++++ Brano ++++

Al contrario, la visione di Matteoli è sostanzialmente corretta se ci riferiamo alla ripartizione modale del trasporto e alla possibilità di ridurre il traffico su strada, incentivando lo sviluppo della ferrovia.
Se guardiamo a quanto accaduto in Germania negli ultimi tre lustri, scopriamo che il traffico di autoarticolati, ossia l’unico segmento di mercato per il quale è realistica la competizione con gomma/ferro, è stato caratterizzato da una crescita ancor più marcata di quella della rotaia, pari all’85,6 per cento (tabella 2). Con riferimento a questa tipologia di traffico, la quota modale del trasporto merci su ferrovia è quindi diminuita del 3 per cento nel periodo preso in esame.

IL PROBLEMA DEL TRAFFICO

Ma quale ruolo può giocare il trasporto merci su ferrovia per la riduzione del traffico complessivo sulla rete stradale?
Nel 2008 le auto immatricolate in Germania hanno percorso quasi 585 miliardi di chilometri; a questi si aggiungono i 60 miliardi di chilometri percorsi dagli autocarri e i 18 miliardi degli autoarticolati. Se, convenzionalmente, si moltiplica per un fattore due il traffico dei mezzi pesanti, si perviene a un valore di traffico complessivo in auto-equivalenti pari a 741 miliardi di km.
Il traffico merci su ferrovia nello stesso anno era pari a 116 miliardi di tonnellate-km. Quale sarebbe il traffico aggiuntivo sulla rete stradale qualora il trasporto su ferrovia fosse azzerato? Ipotizzando che le merci oggi movimentate su ferro venissero trasportate con autoarticolati e assumendo un carico medio di 15 tonnellate per veicolo (coefficiente di utilizzo medio della portata utile del 50 per cento), si avrebbe un incremento del volume di traffico pesante pari a 7,7 miliardi di km corrispondenti a 15,4 miliardi di km in auto-equivalenti. Il traffico merci su ferrovia equivale dunque a circa il 2,1 per cento del traffico stradale nel caso della Germania e a una quota ancor più limitata per gli altri paesi europei.
Alla luce di tali dati risulta evidente come lo spostamento modale delle merci dalla gomma al ferro non possa ridurre, se non in misura marginale, il traffico veicolare. Continuando con l’esempio tedesco, qualora il traffico merci su ferro raddoppiasse (cosa non certo facile da realizzare), si sottrarrebbe alla strada traffico per un altro 2,1 per cento, ovvero quanto il traffico stradale cresce in uno o due anni.

++++ Record grezzi ++++

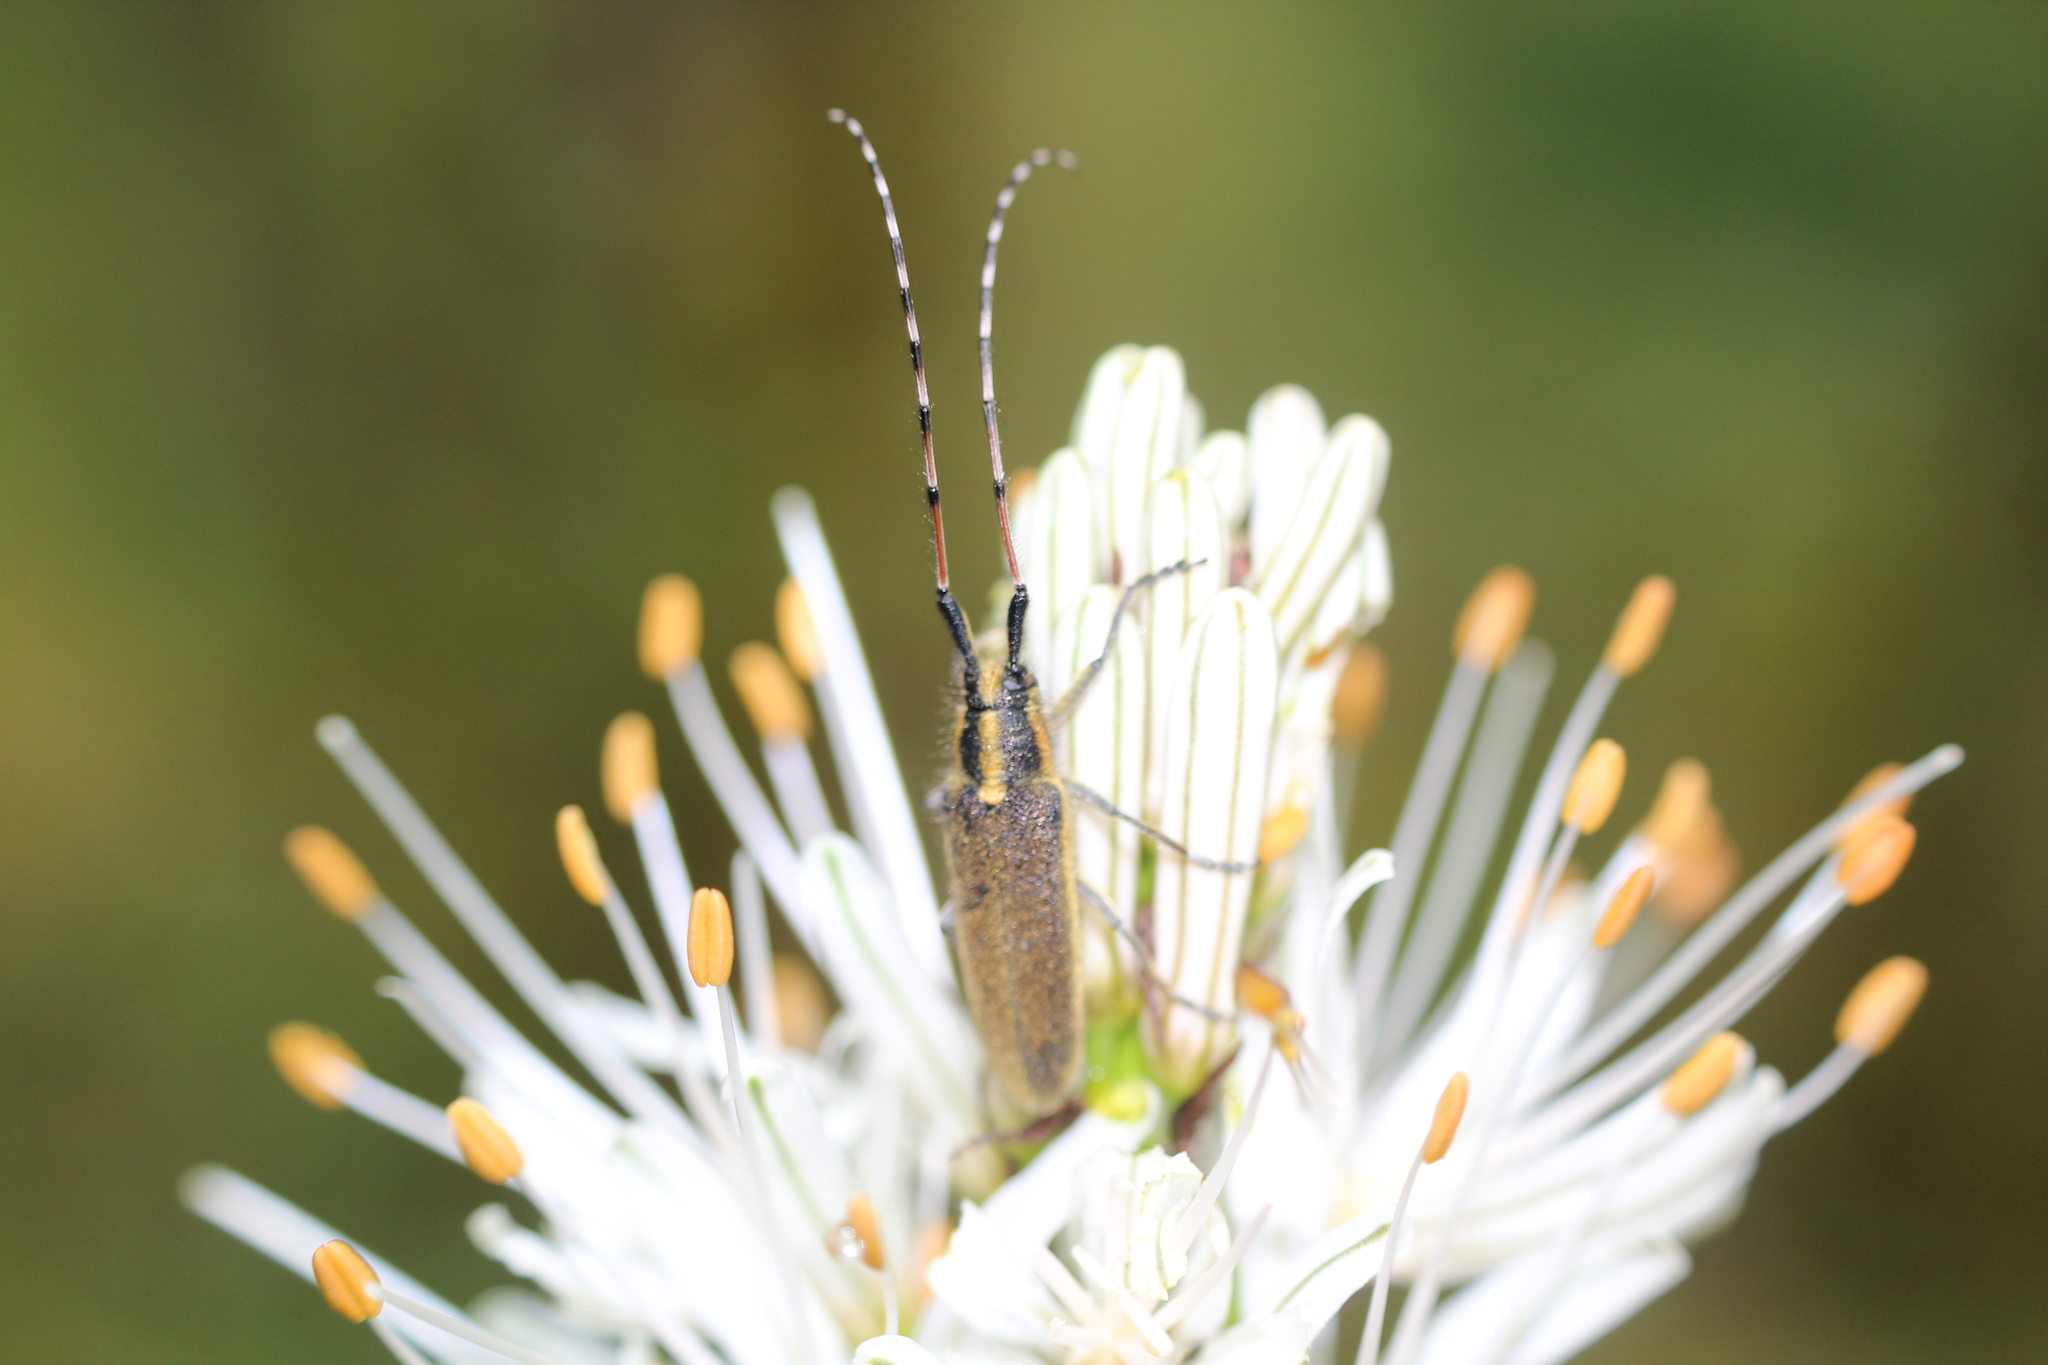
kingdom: Animalia
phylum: Arthropoda
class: Insecta
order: Coleoptera
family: Cerambycidae
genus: Agapanthia
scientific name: Agapanthia asphodeli
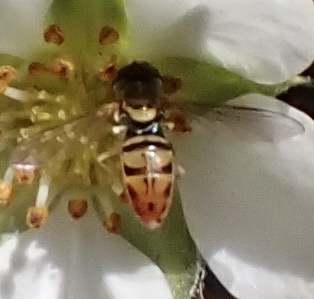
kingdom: Animalia
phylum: Arthropoda
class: Insecta
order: Diptera
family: Syrphidae
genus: Toxomerus
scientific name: Toxomerus marginatus
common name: Syrphid fly
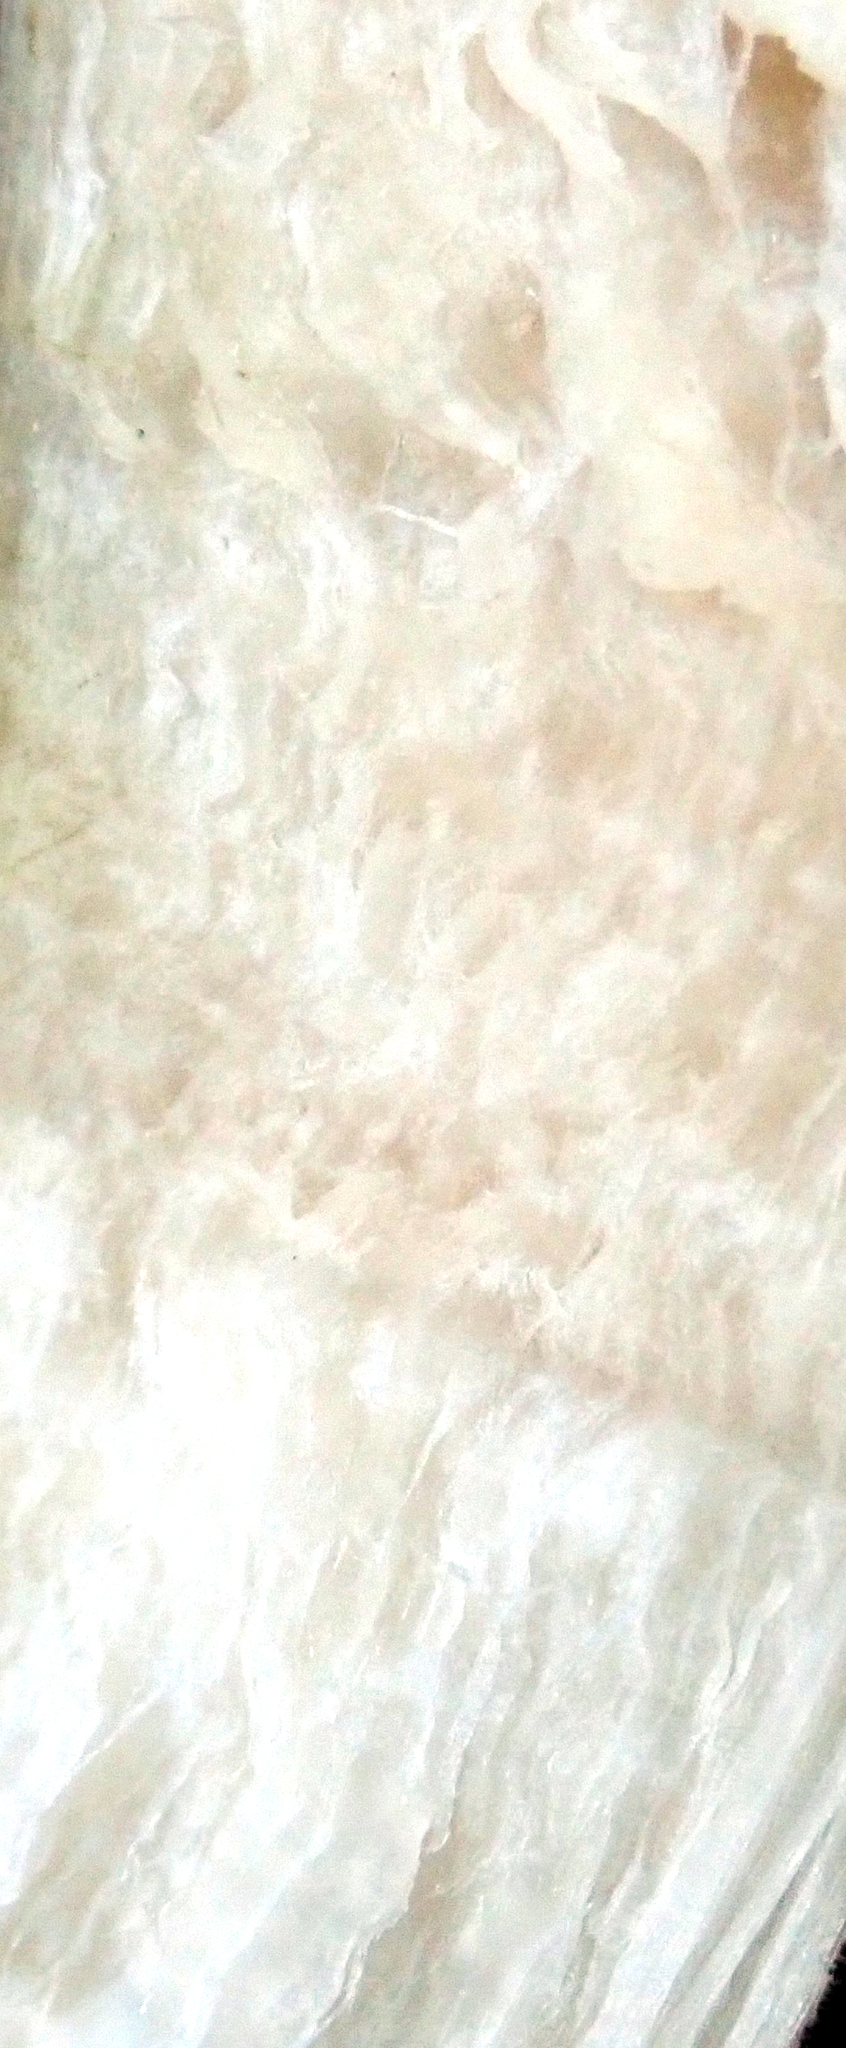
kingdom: Fungi
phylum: Basidiomycota
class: Agaricomycetes
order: Boletales
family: Boletaceae
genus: Porphyrellus
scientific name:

++++

## Compiti da svolgere
**a.** Secondo il brano, quanto era il traffico merci su ferrovia in Germania nel 2008?
**b.** Riporta parola per parola la parte del brano che va da "Al contrario, la" giù fino a "sulla rete stradale?".
I record non servono per svolgere il lavoro.

## Risposte
**a.** Era pari a 116 miliardi di tonnellate-km.

**b.**
Al contrario, la visione di Matteoli è sostanzialmente corretta se ci riferiamo alla ripartizione modale del trasporto e alla possibilità di ridurre il traffico su strada, incentivando lo sviluppo della ferrovia.
Se guardiamo a quanto accaduto in Germania negli ultimi tre lustri, scopriamo che il traffico di autoarticolati, ossia l’unico segmento di mercato per il quale è realistica la competizione con gomma/ferro, è stato caratterizzato da una crescita ancor più marcata di quella della rotaia, pari all’85,6 per cento (tabella 2). Con riferimento a questa tipologia di traffico, la quota modale del trasporto merci su ferrovia è quindi diminuita del 3 per cento nel periodo preso in esame.

IL PROBLEMA DEL TRAFFICO

Ma quale ruolo può giocare il trasporto merci su ferrovia per la riduzione del traffico complessivo sulla rete stradale?